How much, if at all, can a criminal defense lawyer cooperate in his or her client's decision to commit perjury? Courts, commentators, and bar committees have grappled with this question for years without offering clear or consistent guidelines. Any principled response must take into account some very hard questions. Under what circumstances, for instance, does the lawyer ever really "know" that his client's proposed testimony is false? Is it sufficient if the lawyer simply disbelieves his client's story, or that of his client's witnesses? Does it make any difference if the attorney learns of a plan to perjure during the trial, as opposed to prior to the trial? What actions can the lawyer properly take when he believes that his client intends to commit perjury? Is the prevention of perjury more important than loyal and aggressive representation? Can the lawyer simply remain silent, and passively allow the perjury to occur? Can he threaten to impeach his client's testimony? Withdraw from the case? Report his client's actions to the judge?
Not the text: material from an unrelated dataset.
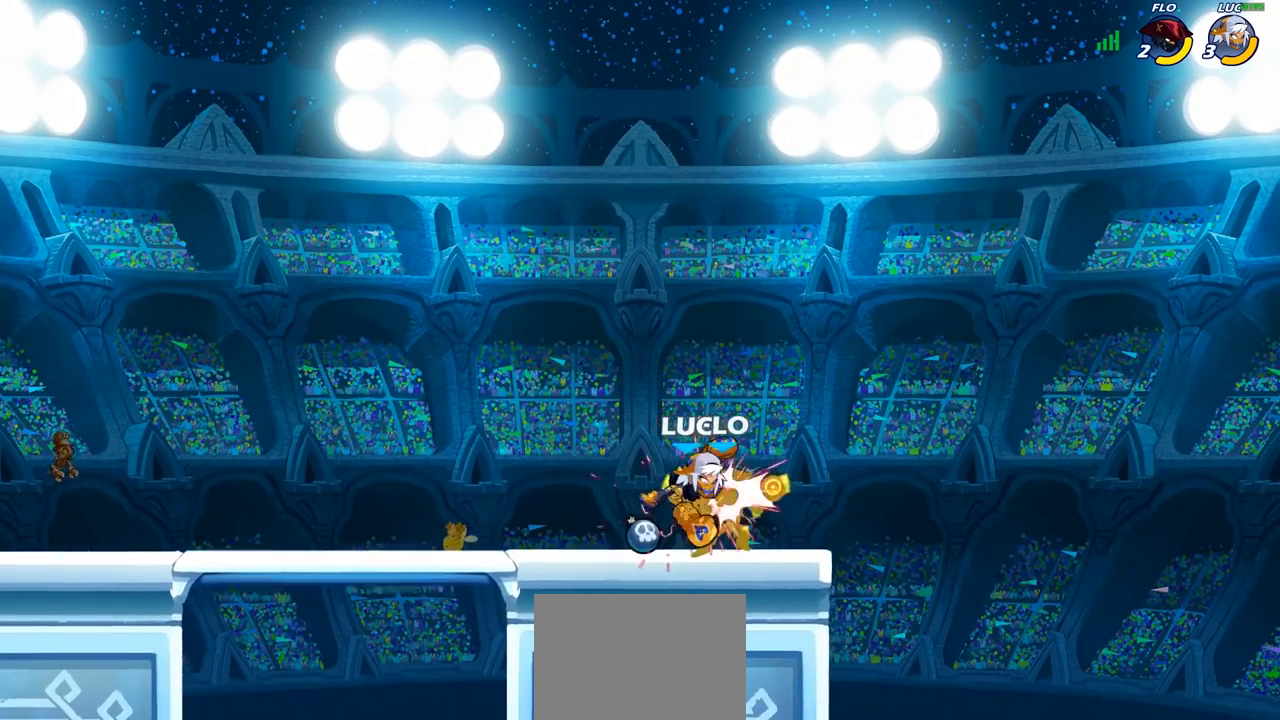
{"buttons": [], "left_stick": "center", "right_stick": "center", "events": [[200, "left_stick", "right"], [283, "R2", "down"], [367, "SQUARE", "down"], [383, "R2", "up"], [383, "left_stick", "center"], [450, "SQUARE", "up"]]}
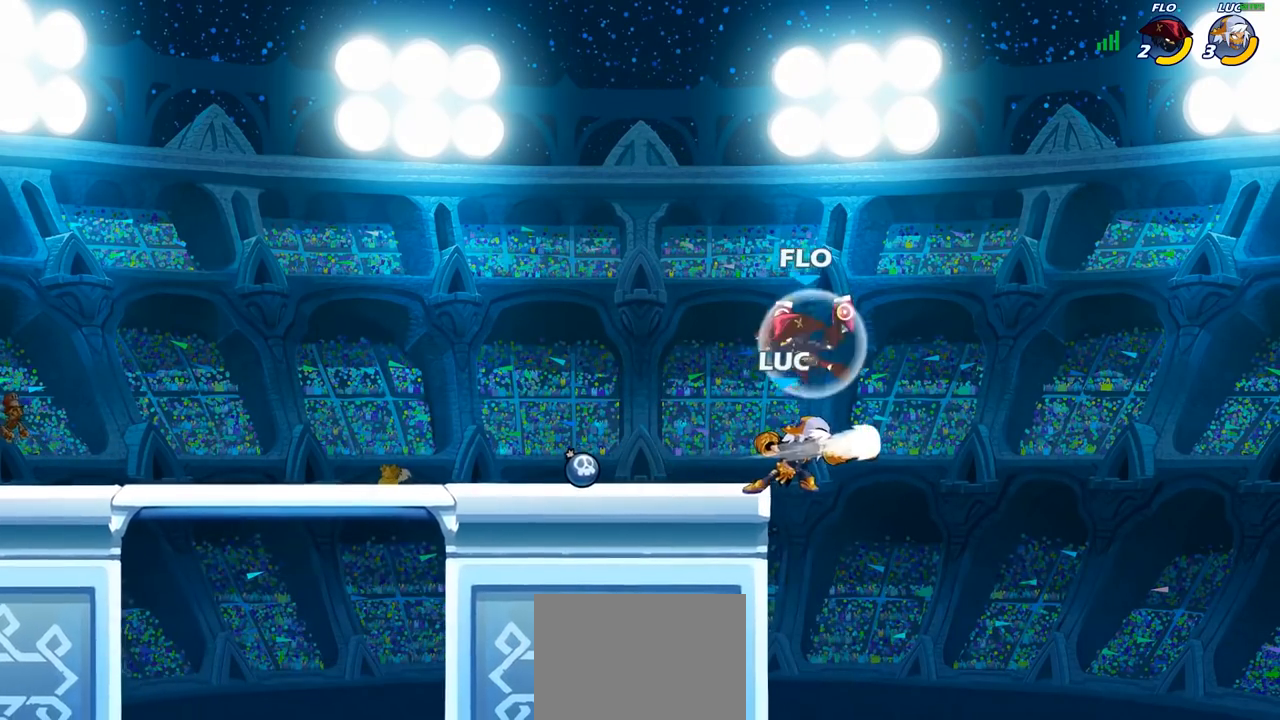
{"buttons": [], "left_stick": "down", "right_stick": "center", "events": [[17, "SQUARE", "down"], [100, "SQUARE", "up"], [350, "left_stick", "down"]]}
Last Term, in Nix v. Whiteside, the Supreme Court for the first time addressed several of these questions. The Court unanimously agreed, under the facts of the case, that the lawyer's refusal to assist his client's plan to commit perjury did not deprive the defendant of his sixth amendment right to effective assistance of counsel, nor of his right to testify in his own defense. A majority of the Court essayed the ethical questions as well and, in obiter dicta, concluded that "under no circumstances may a lawyer either advocate or passively tolerate a client's giving false testimony." The majority went further, however, and formulated specific rules of permissible and impermissible attorney behavior.